Heading back to square one

The most bewildering new job can be the old one — that front-office welcome desk or highway hamburger stand you swore you’d never circle back to.

Tough times have a way of kicking ambitious young upstarts back to an entry-level job at Square One, Inc. What quicker way to nab rent or relearn the tedium of a past existence?

Still, though career counselors concede how that deja vu can be disorienting, it need not be devastating.

“When you go back to a previously held job, you can feel stuck, like, ‘I can’t seem to get out of here,’” New York City-based career coach Barbara Frankel says. “But you have to put your feelings aside.”

Start by emotionally investing yourself in the all-too-familiar drab right from the second day one.

“Rather than saying to yourself, ‘I’m better than this,’ have pride in a job well done,” Sirius Radio’s “Making a Living” host Maggie Maggie Mistal offers. “You get something from it, even if the job itself doesn’t have much status in it.”

But, settling into a pre-worn desk chair doesn’t mean settling for it. If you don’t rethink your choices, you could trap yourself in a career loop.

“You have to know what your end goal is,” Frankel emphasizes.

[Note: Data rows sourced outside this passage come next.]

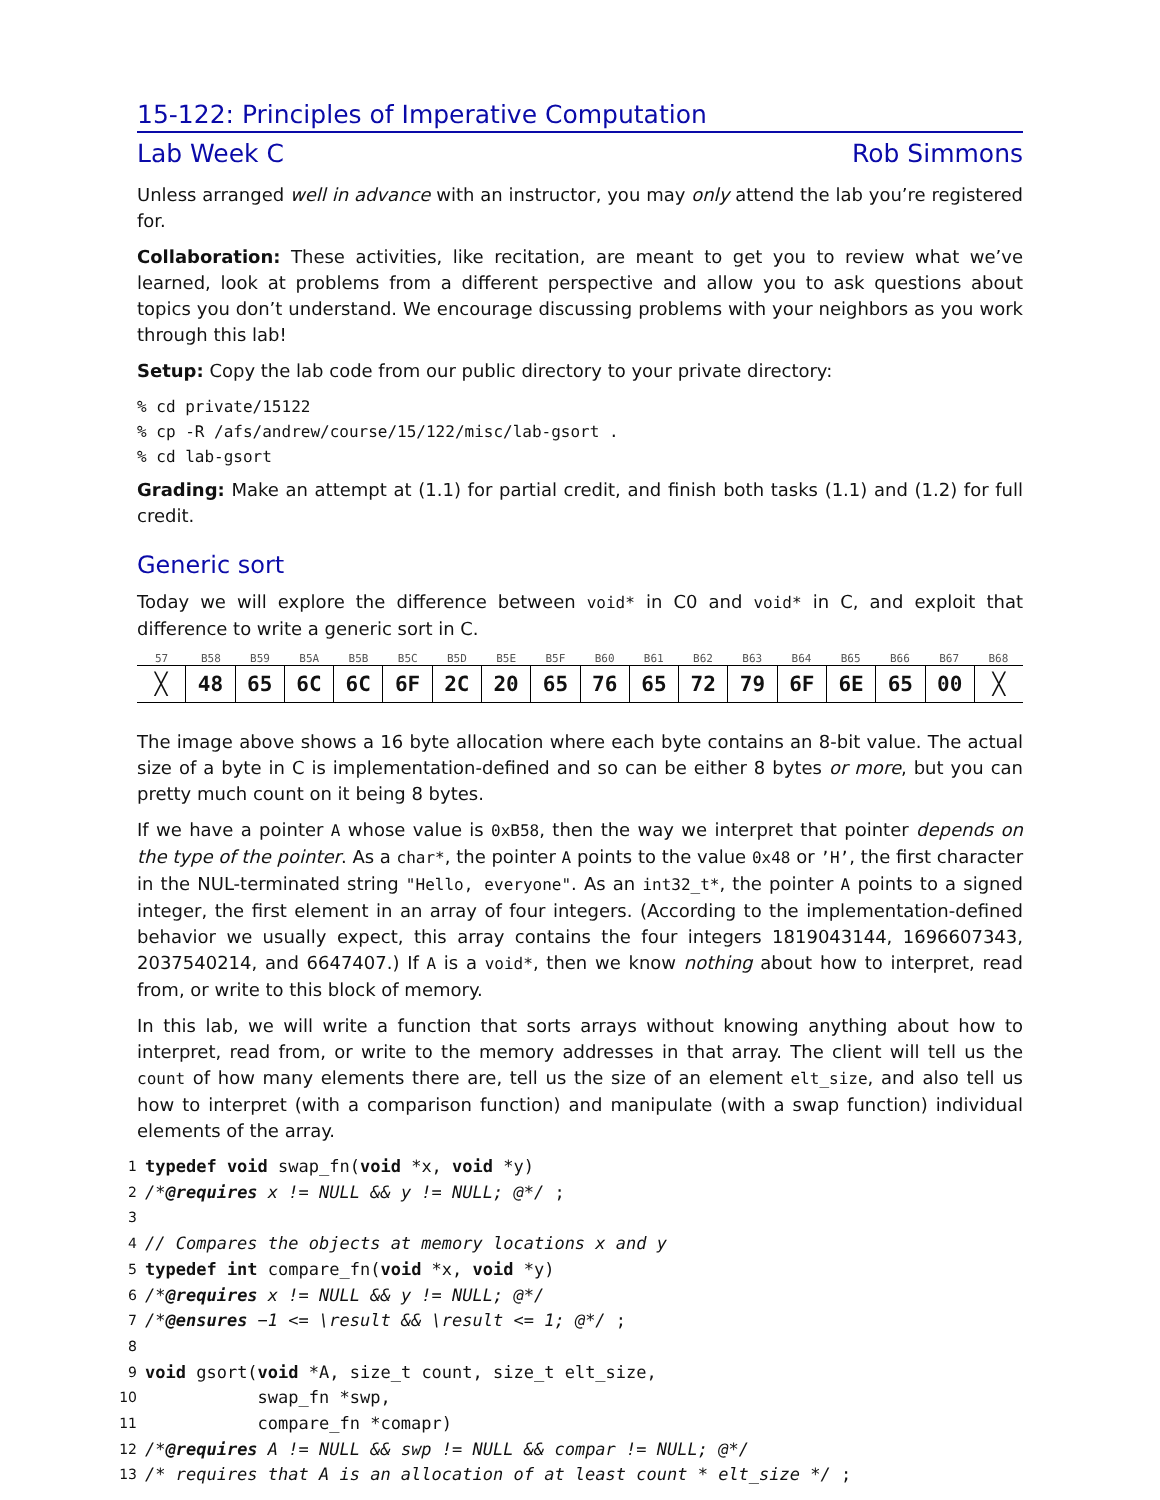15-122: Principles of Imperative Computation
Lab Week C Rob Simmons
Unless arranged well in advance with an instructor, you may only attend the lab you’re registered for.
Collaboration: These activities, like recitation, are meant to get you to review what we’ve learned, look at problems from a different perspective and allow you to ask questions about topics you don’t understand. We encourage discussing problems with your neighbors as you work through this lab!
Setup: Copy the lab code from our public directory to your private directory:
% cd private/15122
% cp -R /afs/andrew/course/15/122/misc/lab-gsort .
% cd lab-gsort
Grading: Make an attempt at (1.1) for partial credit, and finish both tasks (1.1) and (1.2) for full credit.
Generic sort
Today we will explore the difference between void* in C0 and void* in C, and exploit that difference to write a generic sort in C.
57 B58 B59 B5A B5B B5C B5D B5E B5F B60 B61 B62 B63 B64 B65 B66 B67 B68
╳ 48 65 6C 6C 6F 2C 20 65 76 65 72 79 6F 6E 65 00 ╳
The image above shows a 16 byte allocation where each byte contains an 8-bit value. The actual size of a byte in C is implementation-defined and so can be either 8 bytes or more, but you can pretty much count on it being 8 bytes.
If we have a pointer A whose value is 0xB58, then the way we interpret that pointer depends on the type of the pointer. As a char*, the pointer A points to the value 0x48 or ’H’, the first character in the NUL-terminated string "Hello, everyone". As an int32_t*, the pointer A points to a signed integer, the first element in an array of four integers. (According to the implementation-defined behavior we usually expect, this array contains the four integers 1819043144, 1696607343, 2037540214, and 6647407.) If A is a void*, then we know nothing about how to interpret, read from, or write to this block of memory.
In this lab, we will write a function that sorts arrays without knowing anything about how to interpret, read from, or write to the memory addresses in that array. The client will tell us the count of how many elements there are, tell us the size of an element elt_size, and also tell us how to interpret (with a comparison function) and manipulate (with a swap function) individual elements of the array.
1 typedef void swap_fn(void *x, void *y)
2 /*@requires x != NULL && y != NULL; @*/ ;
3
4 // Compares the objects at memory locations x and y
5 typedef int compare_fn(void *x, void *y)
6 /*@requires x != NULL && y != NULL; @*/
7 /*@ensures −1 <= \result && \result <= 1; @*/ ;
8
9 void gsort(void *A, size_t count, size_t elt_size,
10 swap_fn *swp,
11 compare_fn *comapr)
12 /*@requires A != NULL && swp != NULL && compar != NULL; @*/
13 /* requires that A is an allocation of at least count * elt_size */ ;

Once you’ve set some ambitions down, go for it — even if that requires moonlighting interning or studying on precious off hours.

“Stay career-relevant by taking classes, networking and continuing to job-search in your field,” Mistal encourages. “You might also want to start a side business that does showcase your expertise.”

For strivers who are re-rehearsing rote motions from a drab past life, there’s no side hustle quite like freelancing, she says.

“Having freelance work on your résumé will look better than a backwards career move,” she says.